Pour entraîner les modèles, l’équipe de recherche se fonde généralement sur des données provenant de lignées cellulaires cancéreuses. « Ce sont des cellules cancéreuses cultivées en laboratoire (données disponibles publiquement) et qui ne constituent pas des données sensibles issues de patients. À partir de ces cellules cancéreuses, nous utilisons l’expression de leurs gènes (la quantité d’ARNm produite par chaque gène) ainsi que d’autres informations moléculaires. Nous exploitons également des données relatives à différents médicaments contre le cancer, telles que leur structure moléculaire. »

Les défis à relever

Dans ce champ de recherche, le défi principal réside dans la quantité limitée de données accessibles pour entraîner les modèles d’IA, en contraste avec d’autres domaines où ces technologies ont connu des avancées rapides.

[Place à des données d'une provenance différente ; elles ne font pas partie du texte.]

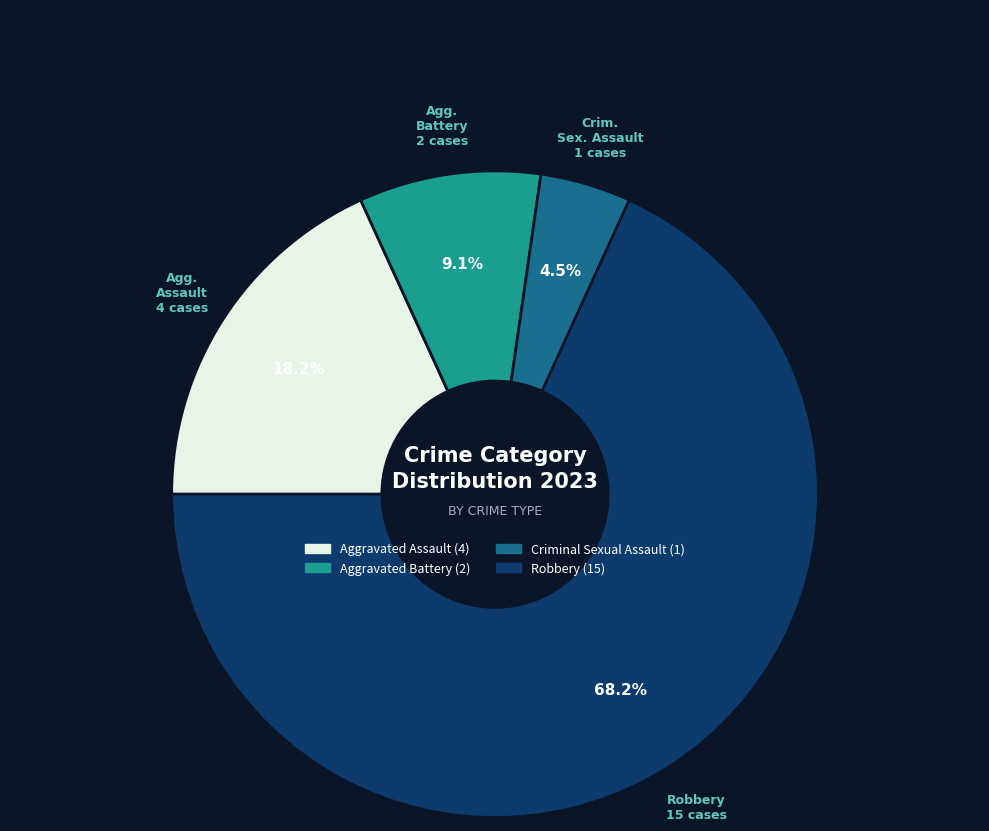

Does any single category account for the majority?

Yes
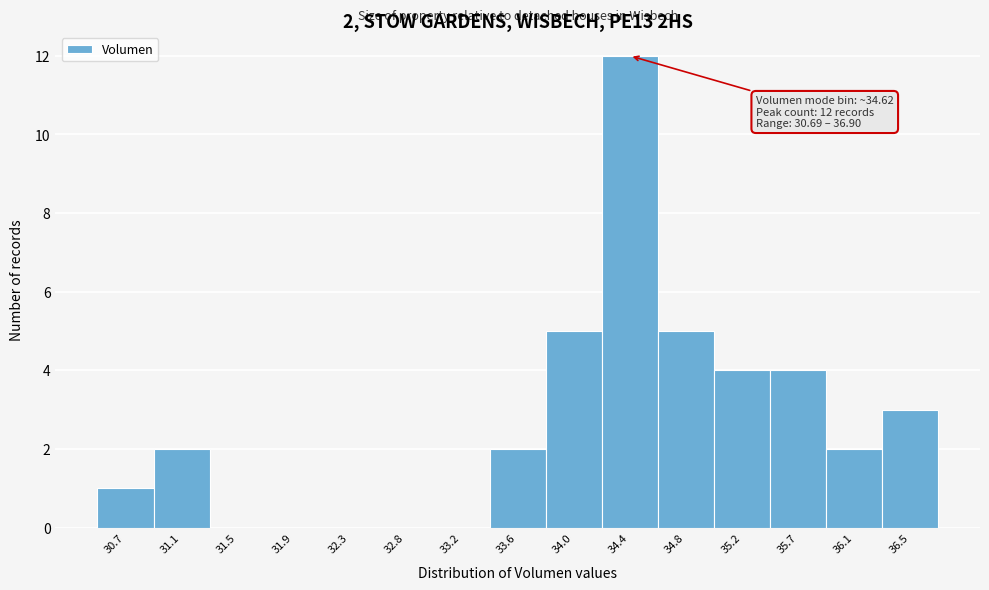

Reading right to left, what are all the values shown in this chart?

36.5=3	36.1=2	35.7=4	35.2=4	34.8=5	34.4=12	34.0=5	33.6=2	33.2=0	32.8=0	32.3=0	31.9=0	31.5=0	31.1=2	30.7=1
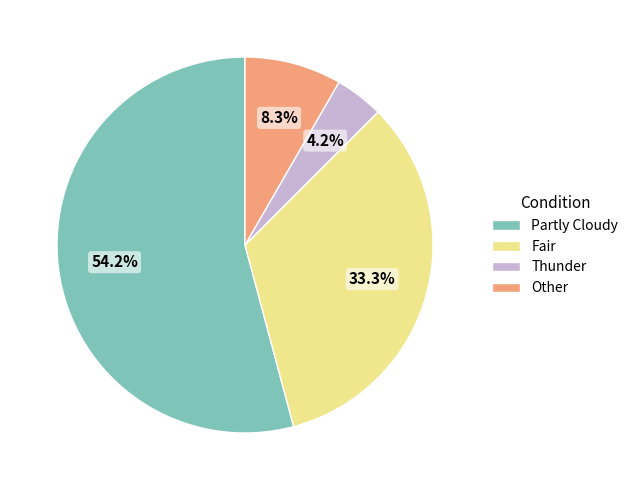

To the nearest percent, what is the difference between the largest and smallest slice percentages?

50%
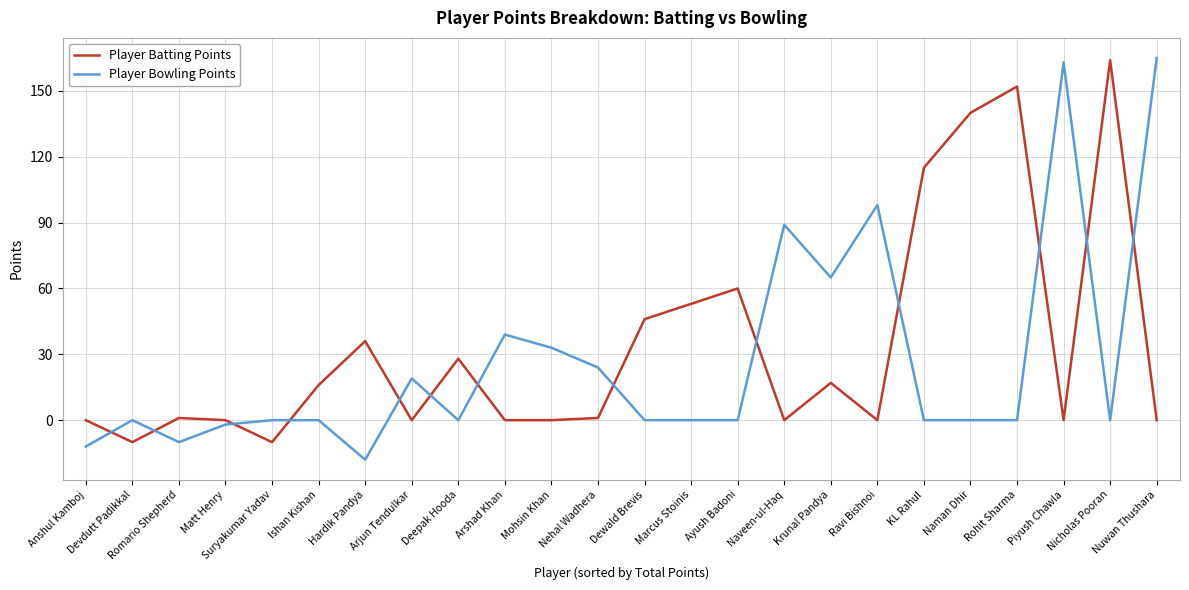

What position from the right is Devdutt Padikkal?

23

À cela s’ajoute la complexité intrinsèque de la biologie du cancer, qui rend l’élaboration de prédictions fiables particulièrement ardue.

« Lorsqu’un modèle d’IA doit apprendre les relations entre des milliers de gènes dans une cellule cancéreuse et leur réponse aux médicaments, il a besoin de nombreux exemples pour apprendre efficacement. Cependant, mesurer expérimentalement ces données et les obtenir est très compliqué. En conséquence, pour développer de tels modèles, nous devons inventer des stratégies adaptées à la quantité de données disponibles, puisqu’elle se veut plus restreinte que dans d’autres domaines comme la vision par ordinateur », illustre le chercheur.

Vers une médecine plus ciblée

Bien que cette recherche n’ait pas encore d’applications cliniques directes, elle jette les bases d’une médecine plus précise. En cartographiant les mécanismes moléculaires de la résistance aux traitements, l’IA devient un outil précieux pour guider la recherche pharmaceutique et imaginer, à terme, des protocoles de traitement personnalisés.